I needed something on a server to respond reasonably fast
to a scripting request (XML processing request) from a client
application. I suppose I could have implemented a Fortran interpreter
(just a compiler would not have worked) for this --
but I have not seen a working one, and it would have been
pain in the neck for me to find or write such a thing.
On the other hand, Scheme interpreter was easy to write.
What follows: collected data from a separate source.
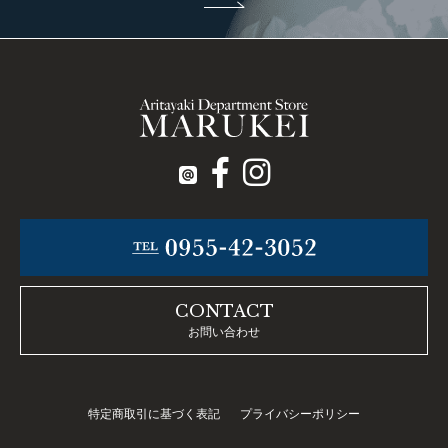
CONTACT
お問い合わせ
特定商取引に基づく表記
プライバシーポリシー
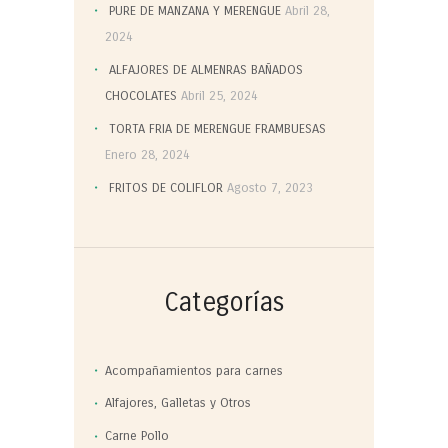
PURE DE MANZANA Y MERENGUE
Abril 28,
2024
ALFAJORES DE ALMENRAS BAÑADOS
CHOCOLATES
Abril 25, 2024
TORTA FRIA DE MERENGUE FRAMBUESAS
Enero 28, 2024
FRITOS DE COLIFLOR
Agosto 7, 2023
Categorías
Acompañamientos para carnes
Alfajores, Galletas y Otros
Carne Pollo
I would have loved to use MzScheme (it certainly
performed well enough), but I couldn't, for two reasons:
(1) GNU licensing scheme -- as I was not sure if the
my app was to be a GNU too, I could not really take that
chance.
(2) insufficient number of easily accessible
documentation of its internal designs and ideas
(I am not putting MzScheme down, as this is
standard practice with most open source libs)
When one incorporates other people's library,
unless that library is well understood, the borrower
ends up treating that library like a plutonium, because one cannot
modify the borrowed source code with confidence,
for the fear of introducing new bugs and problems.
If I were to use MzScheme for a serious programming
project, I need to understand its subcomponents
thoroughly -- that basically means I have to single
step through most of its functions and understand exactly
what it is doing. That could take a while without
somewhat detailed design documentation --
which I could not find.
It is actually easier to just write a simple Scheme
interpreter that approximates MzScheme's performance.